§ PROBLEM DESCRIPTION: Return the following from the records below: each line, word for word, starting with the line that contains "Segui le nostre ultime notizie su" and going on through the line that contains "Plazo de Entrega: No definido", with nothing outside that range.
==*==
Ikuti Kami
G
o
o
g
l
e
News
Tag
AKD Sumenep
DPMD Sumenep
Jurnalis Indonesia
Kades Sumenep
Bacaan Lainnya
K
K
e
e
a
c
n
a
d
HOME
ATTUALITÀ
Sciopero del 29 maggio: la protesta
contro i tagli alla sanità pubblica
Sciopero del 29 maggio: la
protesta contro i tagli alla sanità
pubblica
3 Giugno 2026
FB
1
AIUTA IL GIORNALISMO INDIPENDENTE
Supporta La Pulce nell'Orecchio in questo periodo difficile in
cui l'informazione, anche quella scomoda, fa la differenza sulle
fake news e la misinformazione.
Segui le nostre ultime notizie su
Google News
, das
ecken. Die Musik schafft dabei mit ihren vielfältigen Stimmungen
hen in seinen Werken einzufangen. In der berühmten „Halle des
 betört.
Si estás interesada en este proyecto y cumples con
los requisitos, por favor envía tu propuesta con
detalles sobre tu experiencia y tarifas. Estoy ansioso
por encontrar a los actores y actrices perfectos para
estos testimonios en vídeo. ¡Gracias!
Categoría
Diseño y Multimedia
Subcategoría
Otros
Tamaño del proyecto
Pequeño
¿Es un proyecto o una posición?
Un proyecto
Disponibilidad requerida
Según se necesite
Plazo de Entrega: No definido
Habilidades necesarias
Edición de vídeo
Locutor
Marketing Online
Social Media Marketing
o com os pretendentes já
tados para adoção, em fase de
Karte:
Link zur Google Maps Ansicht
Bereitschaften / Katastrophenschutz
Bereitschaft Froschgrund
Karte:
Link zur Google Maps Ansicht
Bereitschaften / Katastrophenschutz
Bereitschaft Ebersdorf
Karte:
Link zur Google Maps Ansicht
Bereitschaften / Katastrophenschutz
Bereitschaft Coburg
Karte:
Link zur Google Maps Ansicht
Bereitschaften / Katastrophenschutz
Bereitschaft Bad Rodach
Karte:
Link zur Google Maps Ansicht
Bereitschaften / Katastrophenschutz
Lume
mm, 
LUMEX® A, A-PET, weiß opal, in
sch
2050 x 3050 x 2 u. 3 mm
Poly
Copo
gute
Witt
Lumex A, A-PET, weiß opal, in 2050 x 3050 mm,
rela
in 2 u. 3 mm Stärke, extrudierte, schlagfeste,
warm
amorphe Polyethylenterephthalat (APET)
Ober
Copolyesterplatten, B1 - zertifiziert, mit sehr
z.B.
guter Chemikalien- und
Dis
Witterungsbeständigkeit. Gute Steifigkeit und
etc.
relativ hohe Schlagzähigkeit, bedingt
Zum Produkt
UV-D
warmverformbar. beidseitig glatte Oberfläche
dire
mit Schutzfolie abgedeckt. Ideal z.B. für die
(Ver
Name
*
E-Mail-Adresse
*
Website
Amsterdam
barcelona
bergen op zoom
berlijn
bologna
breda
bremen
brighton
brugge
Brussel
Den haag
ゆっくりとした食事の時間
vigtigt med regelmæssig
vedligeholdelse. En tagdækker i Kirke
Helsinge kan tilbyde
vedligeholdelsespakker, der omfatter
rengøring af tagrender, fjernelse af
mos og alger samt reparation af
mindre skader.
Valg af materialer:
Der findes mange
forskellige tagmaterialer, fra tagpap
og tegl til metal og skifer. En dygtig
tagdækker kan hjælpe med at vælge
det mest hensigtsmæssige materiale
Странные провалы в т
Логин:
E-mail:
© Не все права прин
==*==
§ SOLVED EXERCISE:
Segui le nostre ultime notizie su
Google News
, das
ecken. Die Musik schafft dabei mit ihren vielfältigen Stimmungen
hen in seinen Werken einzufangen. In der berühmten „Halle des
 betört.
Si estás interesada en este proyecto y cumples con
los requisitos, por favor envía tu propuesta con
detalles sobre tu experiencia y tarifas. Estoy ansioso
por encontrar a los actores y actrices perfectos para
estos testimonios en vídeo. ¡Gracias!
Categoría
Diseño y Multimedia
Subcategoría
Otros
Tamaño del proyecto
Pequeño
¿Es un proyecto o una posición?
Un proyecto
Disponibilidad requerida
Según se necesite
Plazo de Entrega: No definido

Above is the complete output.